Suo padre Saul, al contrario, dimostrò mancanza d’integrità in molte occasioni. Mancò ripetutamente alla parola data, disubbidì al profeta di Dio ed era più interessato a preservare il suo regno che a fare un buon lavoro come re. La sua paura di perdere il regno lo spinse a prendere molte decisioni errate che alla fine gli costarono il regno e la vita.

E adesso parliamo di me. Qualche anno fa ho avuto dei grossi problemi sul lavoro. Tutto ha superato i limiti quando una persona che pensavo facesse meno di me per la ditta ha avuto una promozione che praticamente mi spettava. Mi ero dedicata molto al lavoro della ditta e onestamente pensavo di meritarmi quella promozione. Ho cercato di essere gentile, ma ero completamente frustrata. Il mio «spirito di squadra» si era decisamente smorzato.

Odio quando una cosa mi sembra ingiusta! A volte mi fa pensare che gli atteggiamenti o le azioni ingiuste di qualcun altro giustifichino le mie cattive reazioni. Peggio ancora, penso che il suo comportamento mi dia il diritto di avere un pessimo atteggiamento.

Così sono rimasta avvolta da una coltre di autocommiserazione per circa una settimana, prima di mettermi finalmente a pregare riguardo alla situazione. Immaginate cosa Dio mi ha fatto ricordare?

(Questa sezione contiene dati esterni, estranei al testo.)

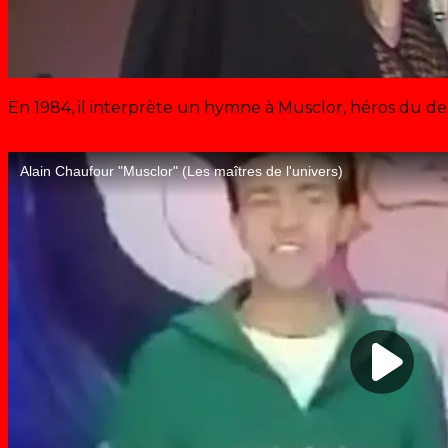
En 1984, il interprète un hymne à Musclor, héros du d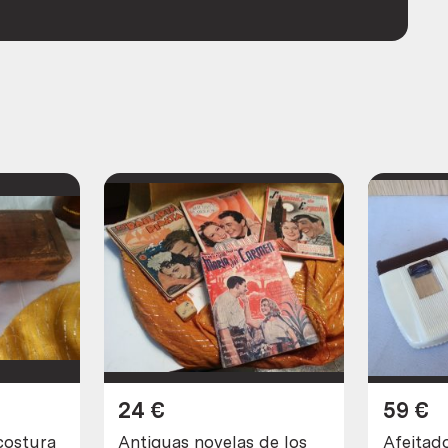
24
€
59
€
costura
Antiguas novelas de los
Afeitadora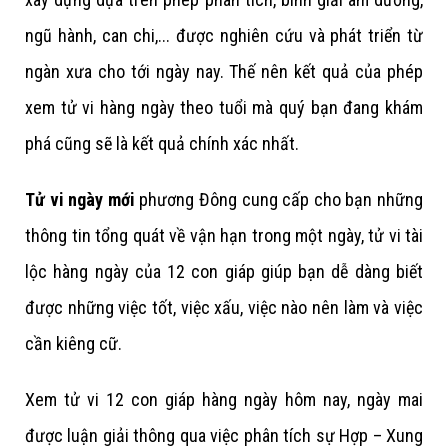
ngũ hành, can chi,... được nghiên cứu và phát triển từ
ngàn xưa cho tới ngày nay. Thế nên kết quả của phép
xem tử vi hàng ngày theo tuổi mà quý bạn đang khám
phá cũng sẽ là kết quả chính xác nhất.
Tử vi ngày mới
phương Đông cung cấp cho bạn những
thông tin tổng quát về vận hạn trong một ngày, tử vi tài
lộc hàng ngày của 12 con giáp giúp bạn dễ dàng biết
được những việc tốt, việc xấu, việc nào nên làm và việc
cần kiêng cữ.
Xem tử vi 12 con giáp hàng ngày hôm nay, ngày mai
được luận giải thông qua việc phân tích sự Hợp – Xung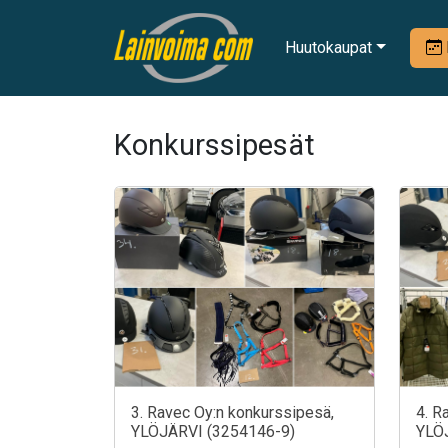
Huutokaupat
Konkurssipesät
3. Ravec Oy:n konkurssipesä,
4. R
YLÖJÄRVI (3254146-9)
YLÖ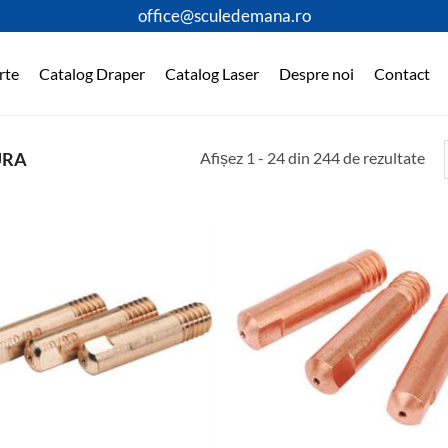
office@sculedemana.ro
rte
Catalog Draper
Catalog Laser
Despre noi
Contact
Afișez 1 - 24 din 244 de rezultate
URA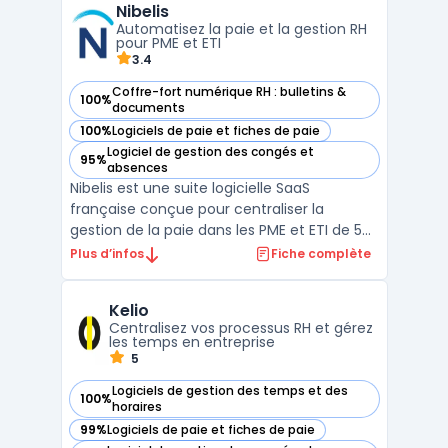
Nibelis
font face à la multiplication des outils et à
Automatisez la paie et la gestion RH
une visibilité limitée s ...
pour PME et ETI
3.4
Coffre-fort numérique RH : bulletins &
100%
— voir Nibelis dans cette catégorie
documents
100%
Logiciels de paie et fiches de paie
— voir Nibelis dans cette catégorie
Logiciel de gestion des congés et
95%
— voir Nibelis dans cette catégorie
absences
Nibelis est une suite logicielle SaaS
française conçue pour centraliser la
gestion de la paie dans les PME et ETI de 50
à 3 000 salariés, quels que soient leur
Plus d’infos
Fiche complète
secteur ou leur organisation. Les entreprises
concernées sont celles qui évoluent dans
Kelio
un environnement marqué par de
Centralisez vos processus RH et gérez
nombreuses obligations ...
les temps en entreprise
5
Logiciels de gestion des temps et des
100%
— voir Kelio dans cette catégorie
horaires
99%
Logiciels de paie et fiches de paie
— voir Kelio dans cette catégorie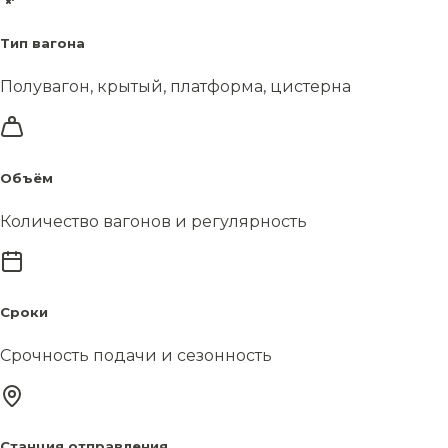
Тип вагона
Полувагон, крытый, платформа, цистерна
Объём
Количество вагонов и регулярность
Сроки
Срочность подачи и сезонность
Станция отправления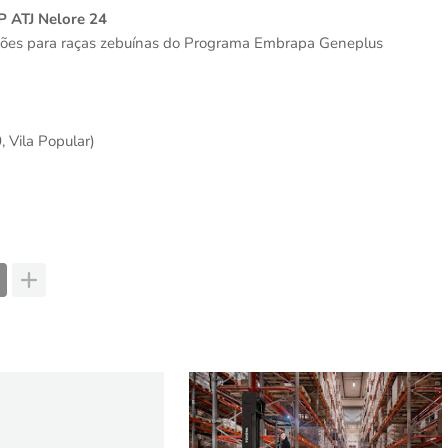
P ATJ Nelore 24
ações para raças zebuínas do Programa Embrapa Geneplus
, Vila Popular)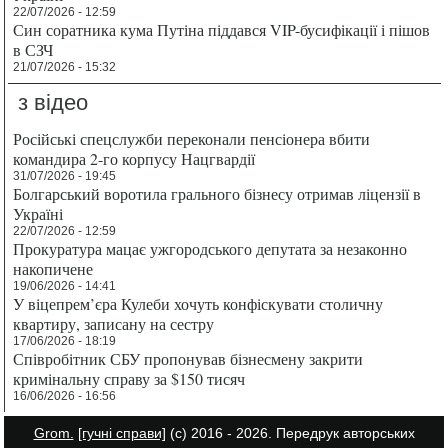
22/07/2026 - 12:59
Син соратника кума Путіна піддався VIP-бусифікації і пішов
в СЗЧ
21/07/2026 - 15:32
з відео
Російські спецслужби переконали пенсіонера вбити
командира 2-го корпусу Нацгвардії
31/07/2026 - 19:45
Болгарський воротила грального бізнесу отримав ліцензії в
Україні
22/07/2026 - 12:59
Прокуратура мацає ужгородського депутата за незаконно
накопичене
19/06/2026 - 14:41
У віцепрем’єра Кулеби хочуть конфіскувати столичну
квартиру, записану на сестру
17/06/2026 - 18:19
Співробітник СБУ пропонував бізнесмену закрити
кримінальну справу за $150 тисяч
16/06/2026 - 16:56
Grom.
[гучні справи]
(с) 2016 - 2026. Передрук авторських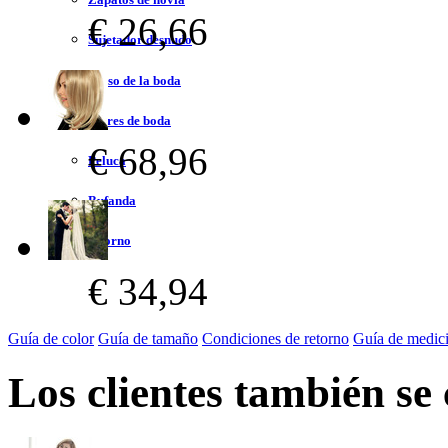
€ 26,66
Sujetador desnudo
Bolso de la boda
Flores de boda
€ 68,96
Peluca
Bufanda
Adorno
€ 34,94
Guía de color
Guía de tamaño
Condiciones de retorno
Guía de medic
Los clientes también se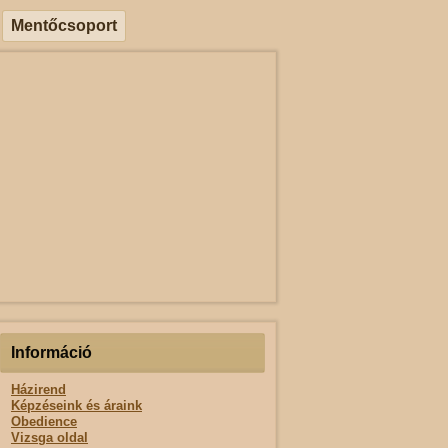
Mentőcsoport
Információ
Házirend
Képzéseink és áraink
Obedience
Vizsga oldal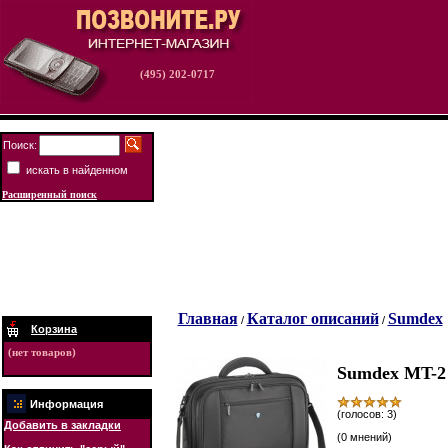
(495) 202-0717
Поиск:
искать в найденном
Расширенный поиск
Главная
Каталог описаний
Sumdex
/
/
Корзина
(нет товаров)
Sumdex MT-2 
Информация
(голосов: 3)
Добавить в закладки
(0 мнений)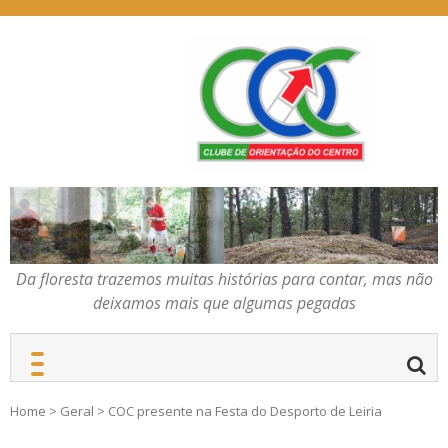
Skip
to
content
Da floresta trazemos
COC – CLUBE DE
muitas histórias para
ORIENTAÇÃO DO
contar, mas não deixamos
CENTRO
mais que algumas
pegadas
Da floresta trazemos muitas histórias para contar, mas não
deixamos mais que algumas pegadas
Home
>
Geral
>
COC presente na Festa do Desporto de Leiria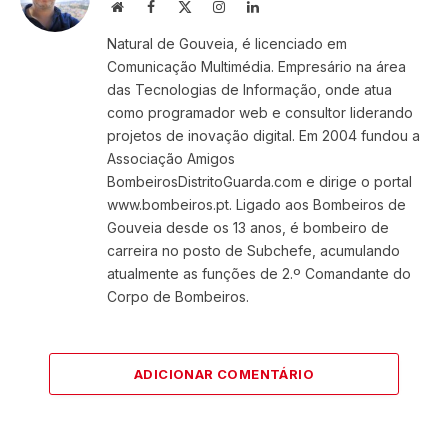
Website
Facebook
X
Instagram
LinkedIn
(Twitter)
Natural de Gouveia, é licenciado em
Comunicação Multimédia. Empresário na área
das Tecnologias de Informação, onde atua
como programador web e consultor liderando
projetos de inovação digital. Em 2004 fundou a
Associação Amigos
BombeirosDistritoGuarda.com e dirige o portal
www.bombeiros.pt. Ligado aos Bombeiros de
Gouveia desde os 13 anos, é bombeiro de
carreira no posto de Subchefe, acumulando
atualmente as funções de 2.º Comandante do
Corpo de Bombeiros.
ADICIONAR COMENTÁRIO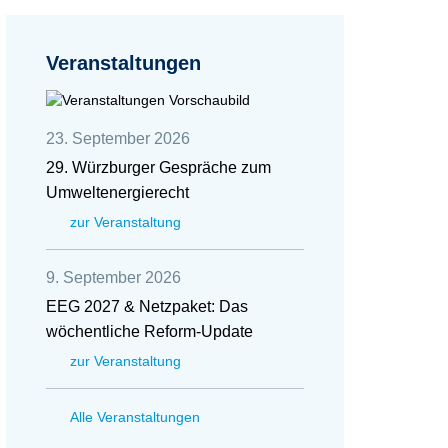
Veranstaltungen
23. September 2026
29. Würzburger Gespräche zum
Umweltenergierecht
zur Veranstaltung
9. September 2026
EEG 2027 & Netzpaket: Das
wöchentliche Reform-Update
zur Veranstaltung
Alle Veranstaltungen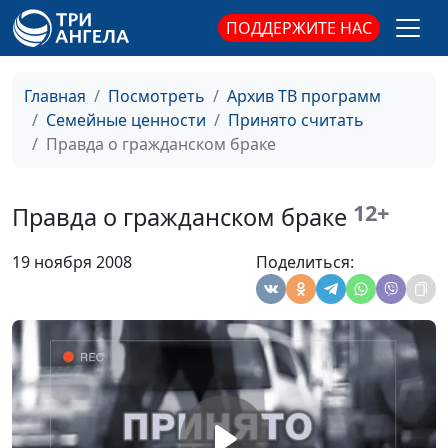
Елена
ПОДДЕРЖИТЕ НАС
О, как же я одинок!
Синицына Юлия,
#144
Архиповы Виталий,
Елена
Главная
Посмотреть
Архив ТВ программ
Семейные ценности
Принято считать
Хочу жениться!
Синицына Юлия,
#143
Правда о гражданском браке
Немедленно!
Архиповы Виталий,
Елена
12+
Правда о гражданском браке
Как подготовиться к
Синицына Юлия,
#142
браку?
Архиповы Виталий,
19 ноября 2008
Поделиться:
Елена
Я застенчивый.Что
Синицына Юлия,
#141
делать?
Архиповы Виталий,
Елена
Отказ? Не смертельно!
Синицына Юлия,
#140
Архипова Елена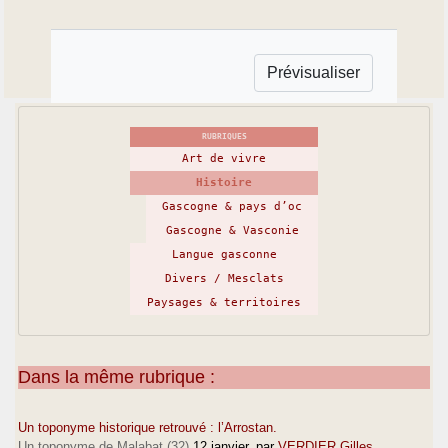
RUBRIQUES
Art de vivre
Histoire
Gascogne & pays d’oc
Gascogne & Vasconie
Langue gasconne
Divers / Mesclats
Paysages & territoires
Dans la même rubrique :
Un toponyme historique retrouvé : l’Arrostan.
Un toponyme de Malabat (32)
12 janvier
, par
VERDIER Gilles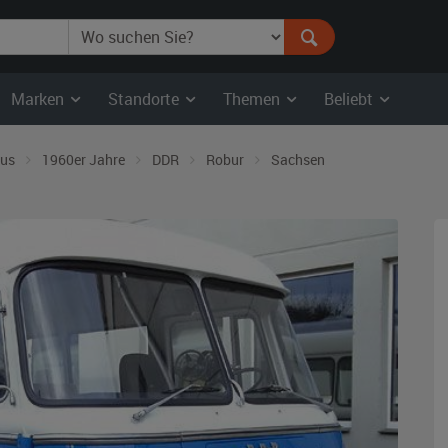
Marken
Standorte
Themen
Beliebt
us
1960er Jahre
DDR
Robur
Sachsen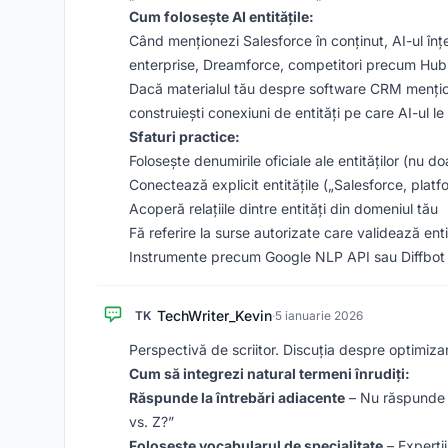
Cum folosește AI entitățile:
Când menționezi Salesforce în conținut, AI-ul în
enterprise, Dreamforce, competitori precum Hub
Dacă materialul tău despre software CRM mențione
construiești conexiuni de entități pe care AI-ul l
Sfaturi practice:
Folosește denumirile oficiale ale entităților (nu do
Conectează explicit entitățile („Salesforce, pla
Acoperă relațiile dintre entități din domeniul tău
Fă referire la surse autorizate care validează enti
Instrumente precum Google NLP API sau Diffbot te 
TechWriter_Kevin
TK
·
5 ianuarie 2026
Perspectivă de scriitor. Discuția despre optimiz
Cum să integrezi natural termeni înrudiți:
Răspunde la întrebări adiacente
– Nu răspunde d
vs. Z?”
Folosește vocabularul de specialitate
– Experți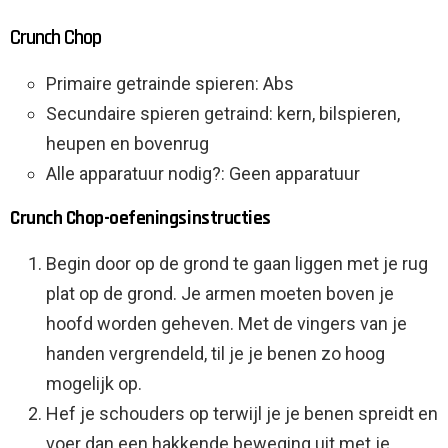
Crunch Chop
Primaire getrainde spieren: Abs
Secundaire spieren getraind: kern, bilspieren,
heupen en bovenrug
Alle apparatuur nodig?: Geen apparatuur
Crunch Chop-oefeningsinstructies
Begin door op de grond te gaan liggen met je rug
plat op de grond. Je armen moeten boven je
hoofd worden geheven. Met de vingers van je
handen vergrendeld, til je je benen zo hoog
mogelijk op.
Hef je schouders op terwijl je je benen spreidt en
voer dan een hakkende beweging uit met je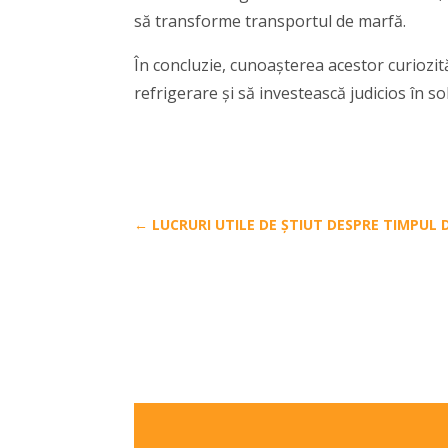
să transforme transportul de marfă.
În concluzie, cunoașterea acestor curiozi
refrigerare și să investească judicios în so
←
LUCRURI UTILE DE ȘTIUT DESPRE TIMPUL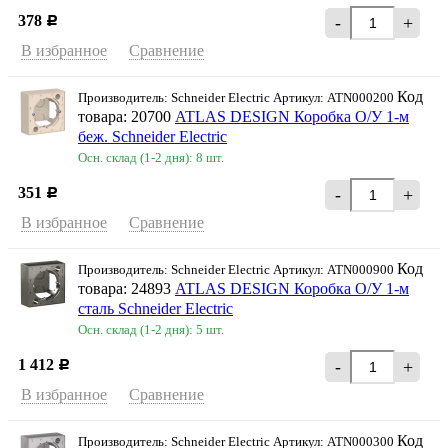
378
-
+
Р
В избранное
Сравнение
Код
Производитель: Schneider Electriс Артикул: ATN000200
товара: 20700
ATLAS DESIGN Коробка О/У 1-м
беж. Schneider Еleсtric
Осн. склад (1-2 дня): 8 шт.
351
-
+
Р
В избранное
Сравнение
Код
Производитель: Schneider Electriс Артикул: ATN000900
товара: 24893
ATLAS DESIGN Коробка О/У 1-м
сталь Schneider Еleсtric
Осн. склад (1-2 дня): 5 шт.
1 412
-
+
Р
В избранное
Сравнение
Код
Производитель: Schneider Electriс Артикул: ATN000300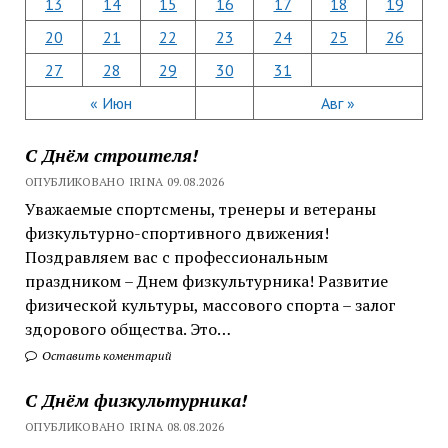
13
14
15
16
17
18
19
20
21
22
23
24
25
26
27
28
29
30
31
« Июн
Авг »
С Днём строителя!
ОПУБЛИКОВАНО IRINA 09.08.2026
Уважаемые спортсмены, тренеры и ветераны
физкультурно-спортивного движения!
Поздравляем вас с профессиональным
праздником – Днем физкультурника! Развитие
физической культуры, массового спорта – залог
здорового общества. Это…
Оставить коментарий
С Днём физкультурника!
ОПУБЛИКОВАНО IRINA 08.08.2026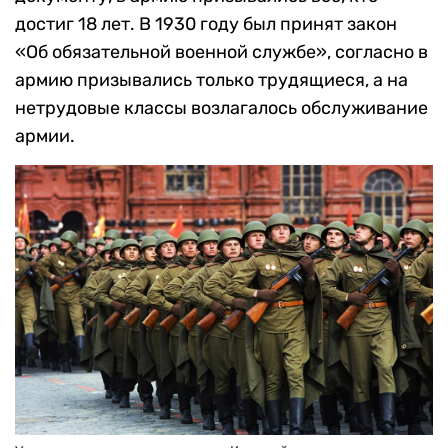
достиг 18 лет. В 1930 году был принят закон
«Об обязательной военной службе», согласно в
армию призывались только трудящиеся, а на
нетрудовые классы возлагалось обслуживание
армии.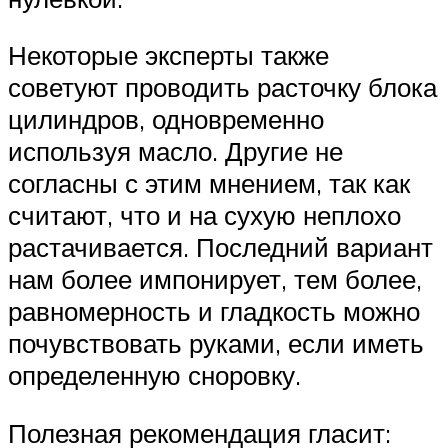
Некоторые эксперты также
советуют проводить расточку блока
цилиндров, одновременно
используя масло. Другие не
согласны с этим мнением, так как
считают, что и на сухую неплохо
растачивается. Последний вариант
нам более импонирует, тем более,
равномерность и гладкость можно
почувствовать руками, если иметь
определенную сноровку.
Полезная рекомендация гласит: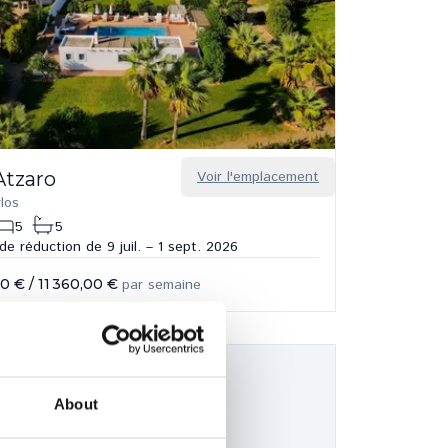
Atzaro
Voir l'emplacement
los
5
5
e réduction de 9 juil. – 1 sept. 2026
00 €
/
11 360,00 €
par semaine
About
Collection privée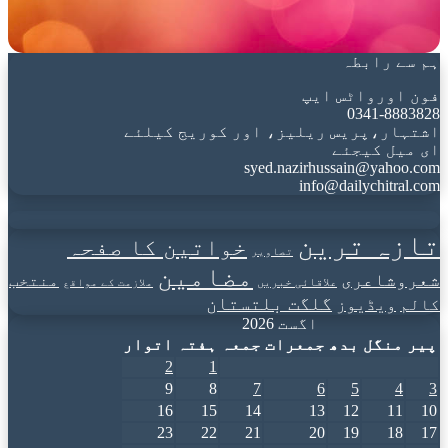
ہم سے رابطہ
فون اورواٹس ایپ
0341-8883828
اشتہار،پریس ریلیز، اور کوریج کیلئے
ای میل کیجئے
syed.nazirhussain@yahoo.com
info@dailychitral.com
تازہ ترین
خواتین کا صفحہ
تصاویر
مضامین
شعروشاعری
منتخب
علاقائی خبریں
ملازمت کے مواقع
گلگت بلتستان
کالم
ویڈیوز
اگست 2026
پیر
منگل
بدھ
جمعرات
جمعہ
ہفتہ
اتوار
2
1
9
8
7
6
5
4
3
16
15
14
13
12
11
10
23
22
21
20
19
18
17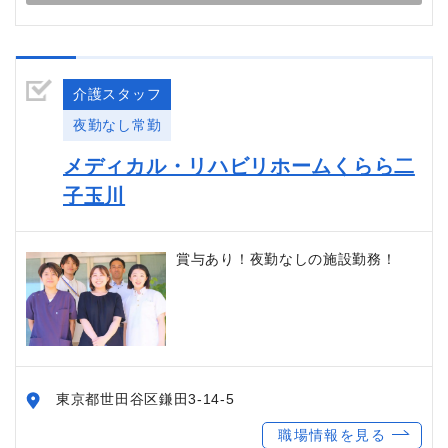
介護スタッフ
夜勤なし常勤
メディカル・リハビリホームくらら二
子玉川
賞与あり！夜勤なしの施設勤務！
東京都世田谷区鎌田3-14-5
職場情報を見る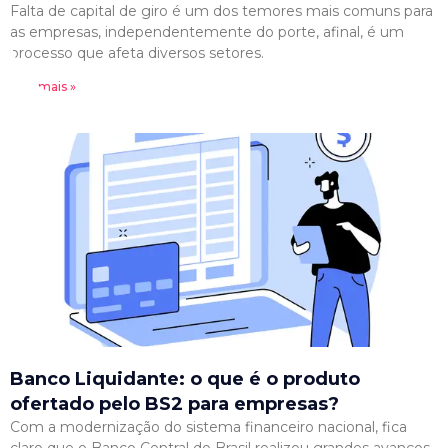
Falta de capital de giro é um dos temores mais comuns para
as empresas, independentemente do porte, afinal, é um
processo que afeta diversos setores.
Leia mais »
Banco Liquidante: o que é o produto
ofertado pelo BS2 para empresas?
Com a modernização do sistema financeiro nacional, fica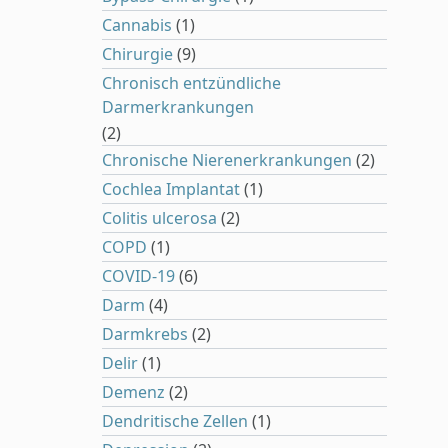
Cannabis
(1)
Chirurgie
(9)
Chronisch entzündliche
Darmerkrankungen
(2)
Chronische Nierenerkrankungen
(2)
Cochlea Implantat
(1)
Colitis ulcerosa
(2)
COPD
(1)
COVID-19
(6)
Darm
(4)
Darmkrebs
(2)
Delir
(1)
Demenz
(2)
Dendritische Zellen
(1)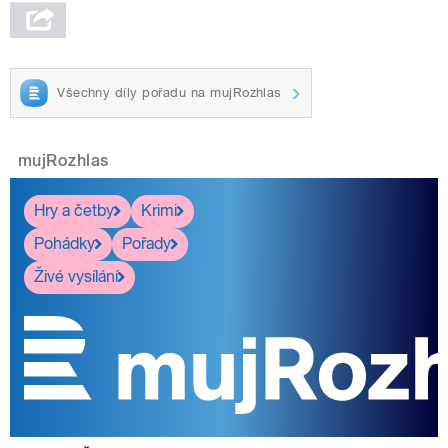
Všechny díly pořadu na mujRozhlas
mujRozhlas
Hry a četby
Krimi
Pohádky
Pořady
Živé vysílání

Sì, Gionata. Dio mi ha ricordato che Gionata provava affetto per Davide e che non aveva messo in dubbio le scelte divine.

Ci vogliono integrità e onore per essere il tipo di persona che riesce a fare del suo meglio nella posizione in cui Dio l’ha messa anche quando non offre prestigio o “benefici accessori”. Per saper riconoscere il ruolo che Dio ti ha dato e svolgerlo senza guardarti alle spalle per vedere se qualcun altro ha un ruolo migliore o lo svolge meglio di te, ci vuole un carattere eccezionale. Come la mia piccola storia dimostra, non sono stata all’altezza dello standard.

Ho dovuto fare qualche sforzo per rendere le mie azioni coerenti con le cose in cui credo. È così che adesso definisco l’integrità; quando non sono sicura di fare la scelta giusta, mi chiedo: «Le mie azioni sono coerenti con le mie idee?» Solo quando la risposta è un categorico ho la certezza che la mia integrità non sia in questione.

Il lieto fine è che sono riuscita ad allineare le mie azioni e il mio atteggiamento con le mie credenze. Ho imparato il valore di svolgere il mio ruolo e non c’è voluto molto perché i miei superiori lo notassero.